Black rhino sightings are more erratic, but one group of guests were treated to a black rhino on the side of the Binya Road in Malilangwe, as they were travelling back from a daytrip to Gonarezhou National Park.
You can often predict fairly accurately when and where a breeding herd will choose to drink. Waiting at the river or a dam and seeing the extended family arrive and enjoy all that the water offers is a delight.
The bulls are seen singly or in small bachelor groups. Some are sporting some impressive ivory.
Banyini Pan is a favourite gathering place for buffalo, but it is due to be dredged which has instead seen the large herds gathering at 02 Pan and at Ray’s Drift on the river, to drink.
A pack of 11, with a heavily pregnant alpha female have been hunting in the central regions and have pretty much stolen the show this month. To see them on the move or finishing off a kill is an intense experience.
There has also been sightings of a pack of four wild dogs. They too have been hunting impala, and one of the females is pregnant. Hopefully both these packs will choose to den on Malilangwe in May, and raise their pups here.

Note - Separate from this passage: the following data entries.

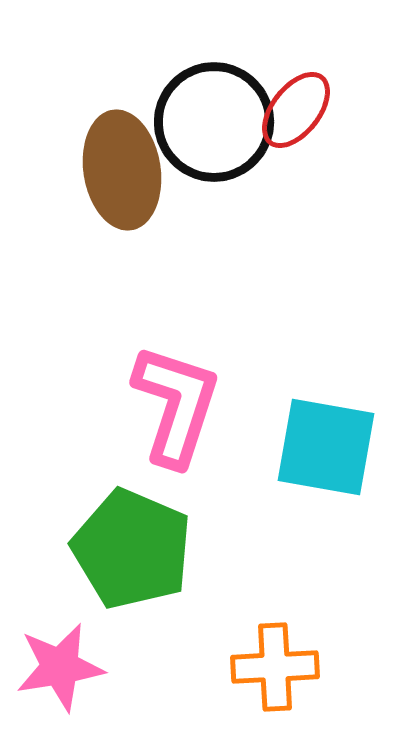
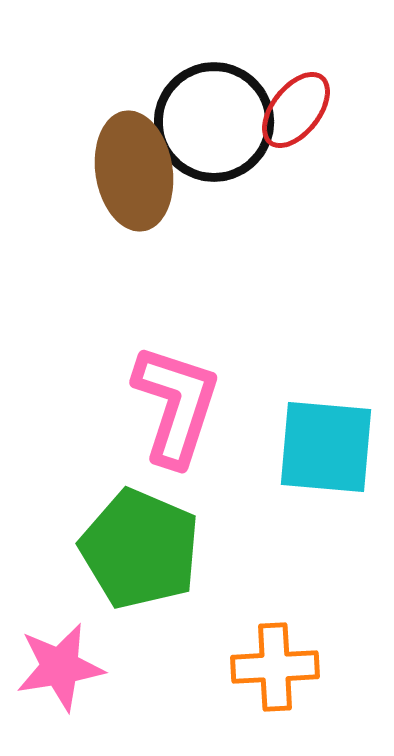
brown ellipse: moved 12 px right, 1 px down
cyan square: rotated 5 degrees counterclockwise
green pentagon: moved 8 px right
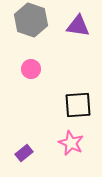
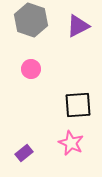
purple triangle: rotated 35 degrees counterclockwise
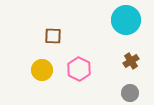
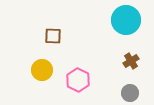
pink hexagon: moved 1 px left, 11 px down
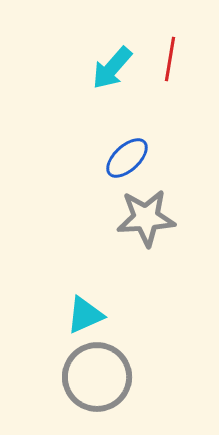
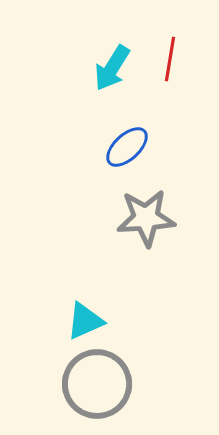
cyan arrow: rotated 9 degrees counterclockwise
blue ellipse: moved 11 px up
cyan triangle: moved 6 px down
gray circle: moved 7 px down
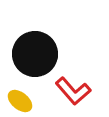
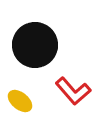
black circle: moved 9 px up
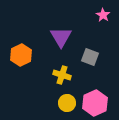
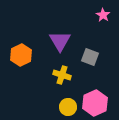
purple triangle: moved 1 px left, 4 px down
yellow circle: moved 1 px right, 4 px down
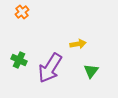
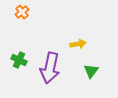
purple arrow: rotated 20 degrees counterclockwise
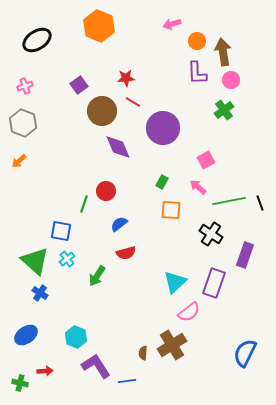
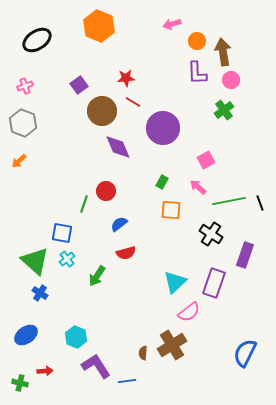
blue square at (61, 231): moved 1 px right, 2 px down
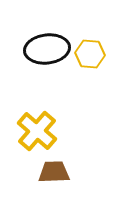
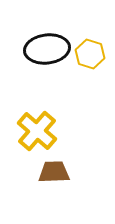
yellow hexagon: rotated 12 degrees clockwise
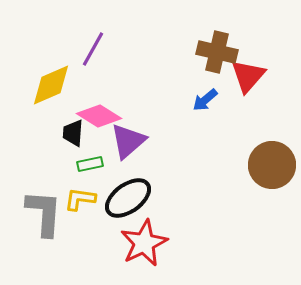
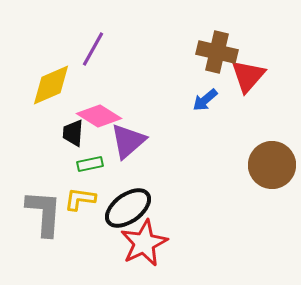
black ellipse: moved 10 px down
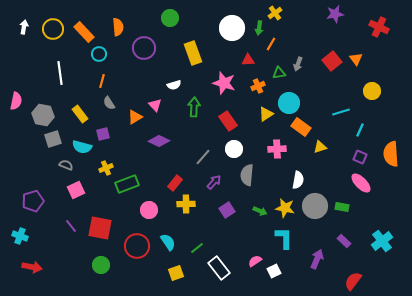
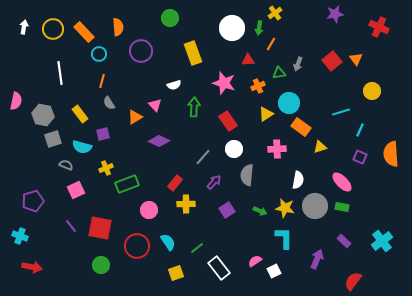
purple circle at (144, 48): moved 3 px left, 3 px down
pink ellipse at (361, 183): moved 19 px left, 1 px up
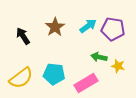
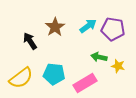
black arrow: moved 7 px right, 5 px down
pink rectangle: moved 1 px left
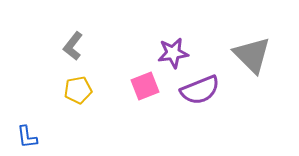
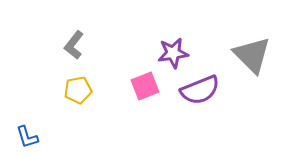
gray L-shape: moved 1 px right, 1 px up
blue L-shape: rotated 10 degrees counterclockwise
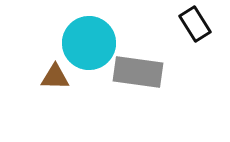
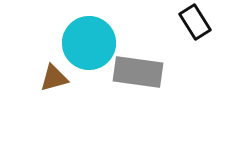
black rectangle: moved 2 px up
brown triangle: moved 1 px left, 1 px down; rotated 16 degrees counterclockwise
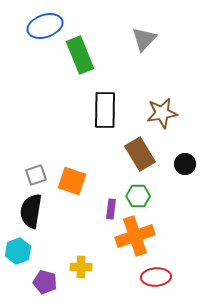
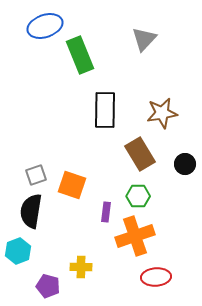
orange square: moved 4 px down
purple rectangle: moved 5 px left, 3 px down
purple pentagon: moved 3 px right, 4 px down
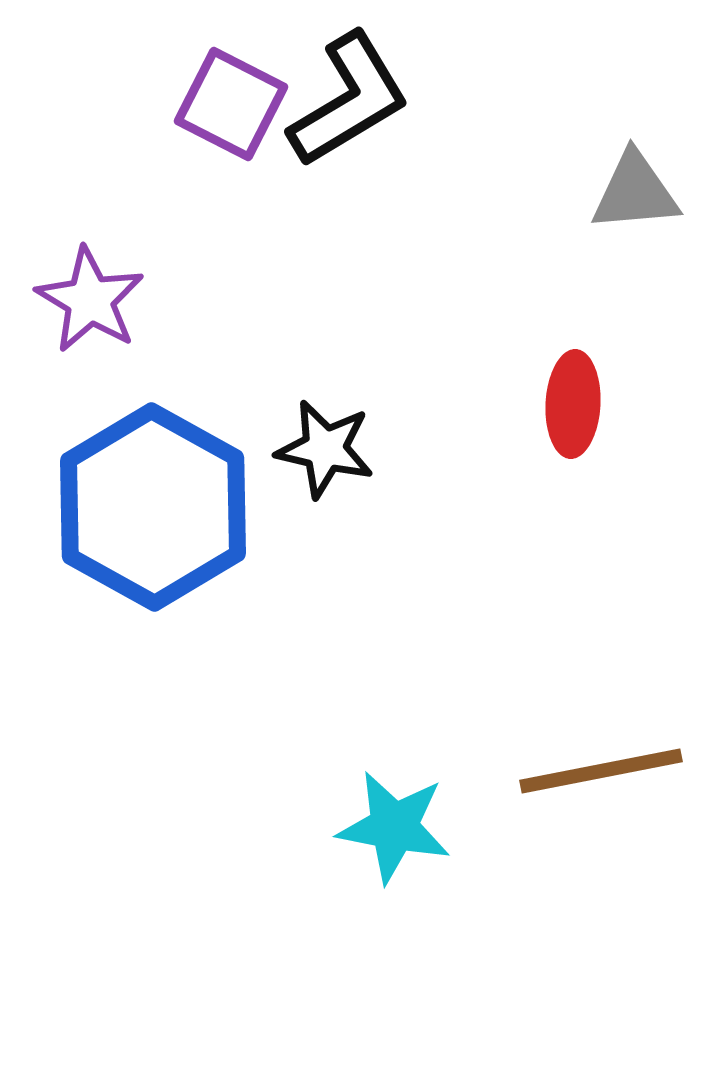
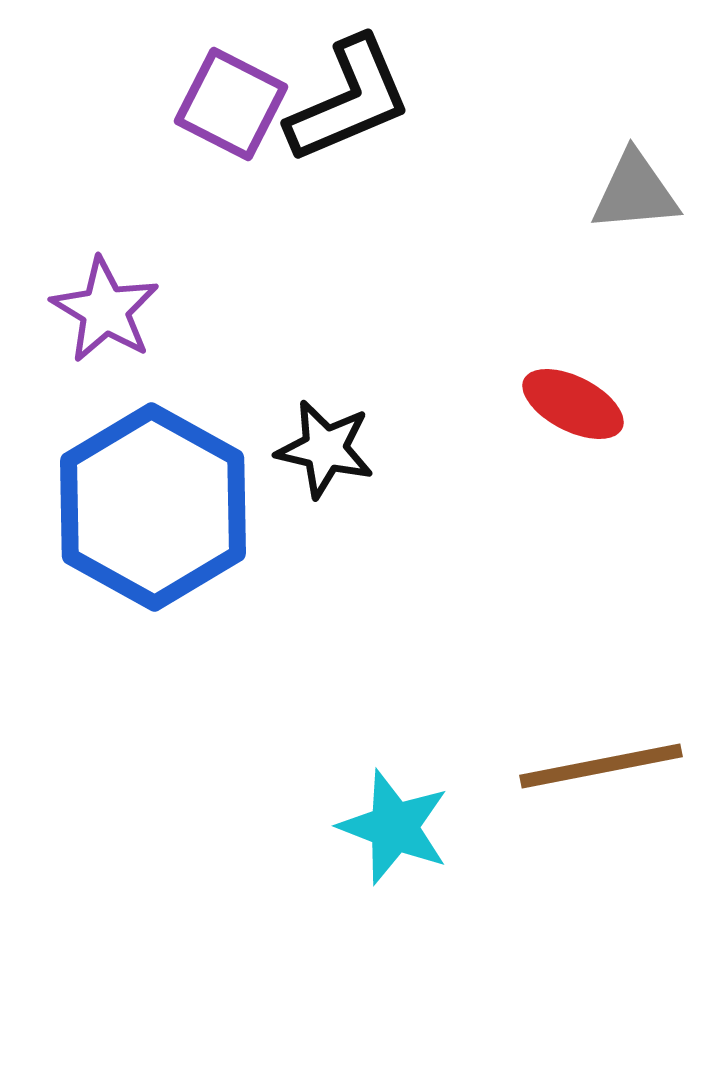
black L-shape: rotated 8 degrees clockwise
purple star: moved 15 px right, 10 px down
red ellipse: rotated 66 degrees counterclockwise
brown line: moved 5 px up
cyan star: rotated 10 degrees clockwise
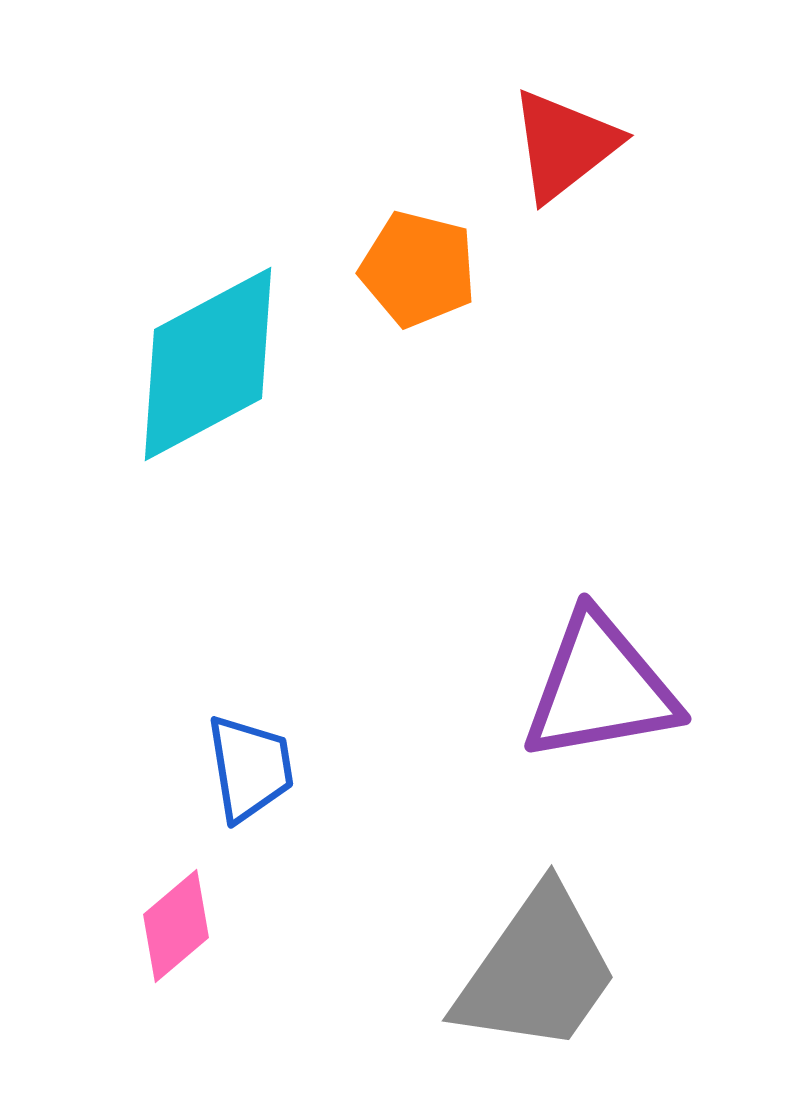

Known for their scavenging prowess it was no surprise to find 10 hyenas feasting on the remains of a kudu carcass that they’d usurped from the Nduna Pride in the Hunyugwe Dam area. What was a surprise was finding two hyenas with a fresh impala ram kill, on the Hippo Valley side, that were so skittish they temporarily abandoned the kill when we spotted them. We surmised they’d made the kill themselves as there wasn’t a sign of another predator around.
Plains game abound which includes giraffes, wildebeest, zebras, impalas and even some sightings of sable antelopes and eland.
The prize for this category went to a honey badger that was bustling around at Chikwete Cliffs, taking no nonsense from man or beast!
It’s a wonderful time to embark on a walking safari, and it’s what our guides love doing most. Walks included:
Tracking white rhinos for over an hour and finding six of them resting in the Delagoa thorn bushes, and with the wind in the group’s favour getting to about 20 metres without the rhinos being disturbed.
Getting guests who had been on many safari drives in their lives to get out on foot for the first time to track an elephant bull. After 20 minutes of tracking with the wind in their favour they got to about 40 meters of the giant.
One of the guide and tracker teams crossed to the Hippo Valley side to conduct a walking safari, and while giving the safety briefing an impala darted past with a wild dog chasing it! This turned out to be one of the members of the pack of four wild dogs.
Boat cruises are the ideal way to finish a safari experience. By that stage guests will have seen much of the wildlife on the reserve and can simply relax and take in the magnificent scenery and birdlife from the water. But every now and then there’s a final surprise, like the black rhino cow with a calf that showed themselves on the banks of the Malilangwe Dam.
As the saying goes, “The best month’s for fishing have an A in them.” April still delivered with some excellent catches of tilapia/bream and tigerfish.
A road twists through the Chidhumo rock art site making it one of the most popular places to visit to see the artworks left behind by the San people over 2 000 years ago.
Gonarezhou day trip
Two experiences are guaranteed on a day trip to Gonarezhou National Park – herds of elephants and the striated Chilojo Cliffs.
Kambako Living Museum of Bushcraft
Guests thoroughly enjoyed observing and participating in the bushcraft demonstrations, and especially enjoyed the traditional food they were offered to sample.